Ah, a great and tough question. As much as I do mire myself in nostalgia, for some reason, I’m not someone who gets bogged down with what-ifs. It’s not that my life is perfect! Rather, it’s hard for me to point to one thing and wonder what I should have changed because, well, I’m here now. I think, if anything, I use those road-not-taken-moments to reconsider my future – ways that I might act differently, opportunities still left to explore. I have teens now, so I’m definitely thinking about my next chapters when they’ll be at college. Right now, I’m dreaming about moving to a farm and opening up a senior dog sanctuary. That’s the sort of what-if that I can really lose myself to. Lol.
What’s something you want the reader to take away from this novel?
You know, I think for a long time, I hoped that readers would maybe take a message or lesson away from one of my books, but I honestly wrote this one simply from a place of sparking joy. (Apologies to Marie Kondo for plagiarizing her phrase.) I’ve been on a reading and TV tear of books and shows that are almost exclusively uplifting, and I think there is real importance in that. We have been through a really difficult period of time, and what I want out of my books and entertainment now is…happiness, contentment, joy. So I hope that Frankie and Ezra delight readers, and I hope they smile and laugh and root for their success.
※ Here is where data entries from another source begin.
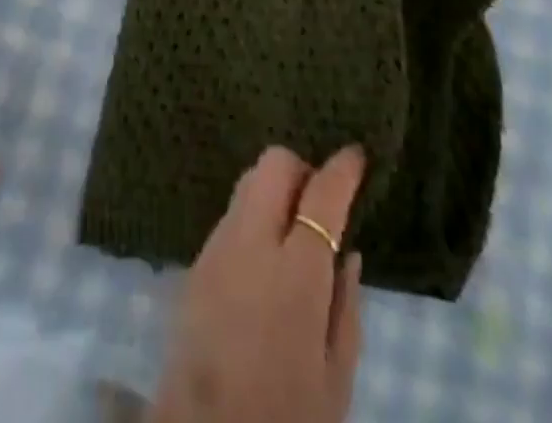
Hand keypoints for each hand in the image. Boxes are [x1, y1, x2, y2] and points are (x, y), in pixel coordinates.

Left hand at [151, 146, 366, 422]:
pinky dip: (252, 219)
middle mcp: (251, 242)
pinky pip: (230, 217)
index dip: (342, 169)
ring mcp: (217, 246)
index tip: (356, 155)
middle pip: (273, 165)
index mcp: (296, 274)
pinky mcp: (195, 261)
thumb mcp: (335, 380)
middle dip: (300, 170)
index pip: (322, 196)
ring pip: (247, 184)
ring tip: (291, 233)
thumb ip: (346, 309)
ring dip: (273, 192)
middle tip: (319, 204)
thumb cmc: (284, 418)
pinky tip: (263, 260)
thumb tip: (348, 253)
Which of your characters do you most relate to?
Frankie was definitely more relatable for me, as I tend to write headstrong, stubborn women. Because, well, ahem. But I had to really dial back her bitchiness because that is a very easy crutch for me to lean on. And that said, I probably ended up falling a little bit more in love with Ezra as I wrote and rewrote him. His vulnerability and openness really moved me.
How does the spark of inspiration come to you for your novels? Does it start with a plot, something from your own life, or the idea of a character?
It starts with a mix of all of the above: I often find myself looking around at my friends or my peer group in general and assessing where we are in life and where we want to go. That might spark a theme or a nugget of a plot, and then the next thing that comes is almost inevitably the female lead. I put her into that seed of a plot, and I play around with what could happen to her if she were real, like my friends or my peers. Then, for better or worse, I just start writing. My first few drafts are a complete hot mess.
Which of your books was the most difficult to write so far?
I have two, both of which were tricky because of the time structures. The first is THE REWIND, ha. I was juggling three different time structures in the novel: ten years ago, the night before, and the day of. And it was really difficult to wrestle them all together coherently. The other one is my seventh book, BETWEEN ME AND YOU, which was told from two different perspectives, the man starting in the present when he and his wife have split and telling their story backward chronologically, and the woman starting in the past and telling the story of how they split moving forward chronologically. Sort of like a kaleidoscope. I’m so proud of how that book came out, but I will never ever ever tackle something that complicated again.
What do you read to get inspired?
Anything, everything! Right now, I’ve been on an exclusively romcom tear because I wanted to get in the mindset for my current revision, and reading banter between other characters really helps juice my brain. But really, any beautifully written book is my jam – if I love the writing, I’m in.
What are you currently working on?
I’m in the middle of revisions of my next romcom, THE RETAKE, about America’s sweetheart’s fall from grace and what happens when she finds an anonymous love letter in her old childhood room. It’s fun.
Lastly – when will one of your adaptations finally hit the screen! Do you know which one we can expect first?
I think the first thing to hit will be an adaptation of BETWEEN ME AND YOU, which I’m writing with a screenwriter friend for an Audible Podcast for Kerry Washington’s production company. We’re almost done all the episodes, so that will be really amazing.